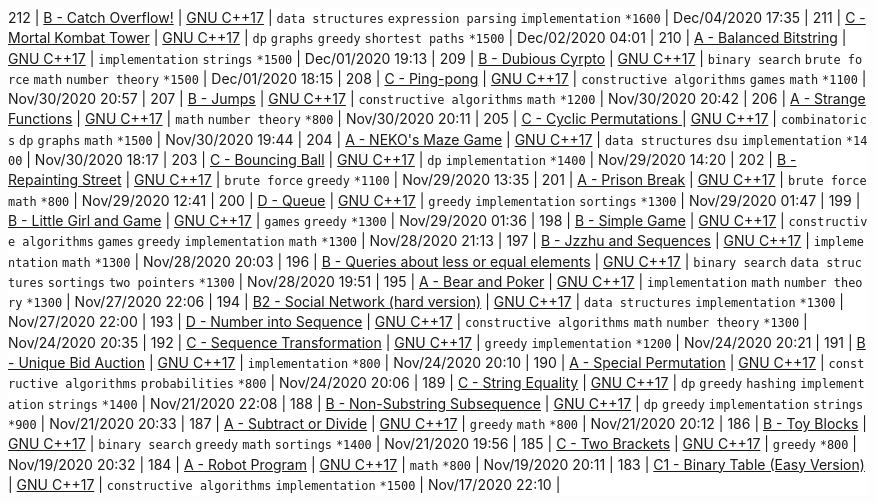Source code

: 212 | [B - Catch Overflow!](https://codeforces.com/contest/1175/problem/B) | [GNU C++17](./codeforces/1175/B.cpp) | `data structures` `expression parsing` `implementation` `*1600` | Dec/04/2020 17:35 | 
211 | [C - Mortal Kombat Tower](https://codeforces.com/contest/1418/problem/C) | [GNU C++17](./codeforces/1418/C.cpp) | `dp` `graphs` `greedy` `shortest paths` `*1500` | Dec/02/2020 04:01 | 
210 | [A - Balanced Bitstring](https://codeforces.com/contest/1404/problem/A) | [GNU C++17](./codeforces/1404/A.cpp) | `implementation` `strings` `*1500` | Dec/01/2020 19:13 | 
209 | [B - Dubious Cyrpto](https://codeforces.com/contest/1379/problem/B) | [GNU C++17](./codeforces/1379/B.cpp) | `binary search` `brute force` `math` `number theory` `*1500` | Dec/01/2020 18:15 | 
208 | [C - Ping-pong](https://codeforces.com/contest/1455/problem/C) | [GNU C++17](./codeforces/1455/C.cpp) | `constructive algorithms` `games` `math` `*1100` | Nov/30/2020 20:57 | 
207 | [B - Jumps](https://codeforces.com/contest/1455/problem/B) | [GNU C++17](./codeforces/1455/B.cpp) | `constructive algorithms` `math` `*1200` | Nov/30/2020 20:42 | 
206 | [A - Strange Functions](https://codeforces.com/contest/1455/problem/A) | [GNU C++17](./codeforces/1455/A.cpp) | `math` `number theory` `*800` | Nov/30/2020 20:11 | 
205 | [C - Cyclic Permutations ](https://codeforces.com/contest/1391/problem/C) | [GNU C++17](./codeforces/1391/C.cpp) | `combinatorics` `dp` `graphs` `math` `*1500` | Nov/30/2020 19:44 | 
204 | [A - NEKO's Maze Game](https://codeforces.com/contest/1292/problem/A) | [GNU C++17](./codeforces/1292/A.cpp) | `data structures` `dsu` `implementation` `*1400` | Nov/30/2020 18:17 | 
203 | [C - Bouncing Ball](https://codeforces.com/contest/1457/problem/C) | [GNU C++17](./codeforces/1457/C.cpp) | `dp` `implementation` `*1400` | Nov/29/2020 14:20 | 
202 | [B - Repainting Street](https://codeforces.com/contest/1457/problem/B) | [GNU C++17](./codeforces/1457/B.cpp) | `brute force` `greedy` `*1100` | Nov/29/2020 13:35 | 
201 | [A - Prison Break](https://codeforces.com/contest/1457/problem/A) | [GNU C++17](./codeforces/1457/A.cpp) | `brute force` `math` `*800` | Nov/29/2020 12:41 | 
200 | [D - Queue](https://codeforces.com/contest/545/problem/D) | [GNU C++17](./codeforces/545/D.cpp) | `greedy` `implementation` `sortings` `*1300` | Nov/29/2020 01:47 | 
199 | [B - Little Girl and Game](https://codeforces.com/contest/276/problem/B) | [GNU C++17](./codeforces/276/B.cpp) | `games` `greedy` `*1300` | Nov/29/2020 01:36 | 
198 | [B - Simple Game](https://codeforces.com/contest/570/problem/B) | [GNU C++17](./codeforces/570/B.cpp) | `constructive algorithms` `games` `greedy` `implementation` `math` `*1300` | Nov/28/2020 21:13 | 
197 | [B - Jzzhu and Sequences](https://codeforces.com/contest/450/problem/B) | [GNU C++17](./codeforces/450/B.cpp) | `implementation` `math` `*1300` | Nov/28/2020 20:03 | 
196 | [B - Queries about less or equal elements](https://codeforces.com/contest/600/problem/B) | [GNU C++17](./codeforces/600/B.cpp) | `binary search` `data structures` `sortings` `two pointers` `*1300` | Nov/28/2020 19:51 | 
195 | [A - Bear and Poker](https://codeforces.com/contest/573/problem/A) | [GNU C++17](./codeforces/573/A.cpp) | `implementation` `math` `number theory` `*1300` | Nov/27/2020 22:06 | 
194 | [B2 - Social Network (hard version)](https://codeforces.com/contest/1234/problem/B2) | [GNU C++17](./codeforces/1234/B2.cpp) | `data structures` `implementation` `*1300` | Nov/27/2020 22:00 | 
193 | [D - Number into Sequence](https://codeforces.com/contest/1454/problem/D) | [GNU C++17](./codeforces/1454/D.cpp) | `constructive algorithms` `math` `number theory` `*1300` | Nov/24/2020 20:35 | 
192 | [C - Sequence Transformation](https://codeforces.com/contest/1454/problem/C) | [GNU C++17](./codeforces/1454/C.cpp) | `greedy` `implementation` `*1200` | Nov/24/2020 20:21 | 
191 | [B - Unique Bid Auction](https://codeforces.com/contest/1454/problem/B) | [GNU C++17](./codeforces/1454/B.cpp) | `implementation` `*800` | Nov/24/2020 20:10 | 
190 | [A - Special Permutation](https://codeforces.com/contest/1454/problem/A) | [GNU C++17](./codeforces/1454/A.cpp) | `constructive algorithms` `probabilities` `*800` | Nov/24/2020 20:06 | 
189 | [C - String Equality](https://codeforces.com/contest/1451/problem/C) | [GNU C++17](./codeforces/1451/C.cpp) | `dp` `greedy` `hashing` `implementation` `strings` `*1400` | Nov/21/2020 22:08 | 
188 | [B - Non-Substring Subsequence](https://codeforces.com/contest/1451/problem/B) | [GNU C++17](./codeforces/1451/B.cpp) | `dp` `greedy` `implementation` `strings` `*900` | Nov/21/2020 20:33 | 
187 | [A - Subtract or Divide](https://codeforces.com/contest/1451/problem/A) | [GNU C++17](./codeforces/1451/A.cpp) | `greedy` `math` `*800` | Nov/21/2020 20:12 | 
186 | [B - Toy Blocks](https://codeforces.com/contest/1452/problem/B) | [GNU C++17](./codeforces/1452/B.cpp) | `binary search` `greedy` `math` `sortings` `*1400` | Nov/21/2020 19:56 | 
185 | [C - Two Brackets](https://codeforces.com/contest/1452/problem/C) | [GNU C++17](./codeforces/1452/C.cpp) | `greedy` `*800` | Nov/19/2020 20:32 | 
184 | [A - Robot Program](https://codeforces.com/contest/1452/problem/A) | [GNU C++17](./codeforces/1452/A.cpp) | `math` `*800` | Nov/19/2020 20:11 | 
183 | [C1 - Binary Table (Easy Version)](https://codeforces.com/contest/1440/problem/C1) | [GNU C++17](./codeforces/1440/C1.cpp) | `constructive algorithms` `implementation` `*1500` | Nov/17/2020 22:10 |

════════

Reproduce without any change the lines between the one holding "Dec/04/2020 17:35 |" and the one holding "211 | [C - Mortal", inclusive.

: 212 | [B - Catch Overflow!](https://codeforces.com/contest/1175/problem/B) | [GNU C++17](./codeforces/1175/B.cpp) | `data structures` `expression parsing` `implementation` `*1600` | Dec/04/2020 17:35 | 
211 | [C - Mortal Kombat Tower](https://codeforces.com/contest/1418/problem/C) | [GNU C++17](./codeforces/1418/C.cpp) | `dp` `graphs` `greedy` `shortest paths` `*1500` | Dec/02/2020 04:01 | 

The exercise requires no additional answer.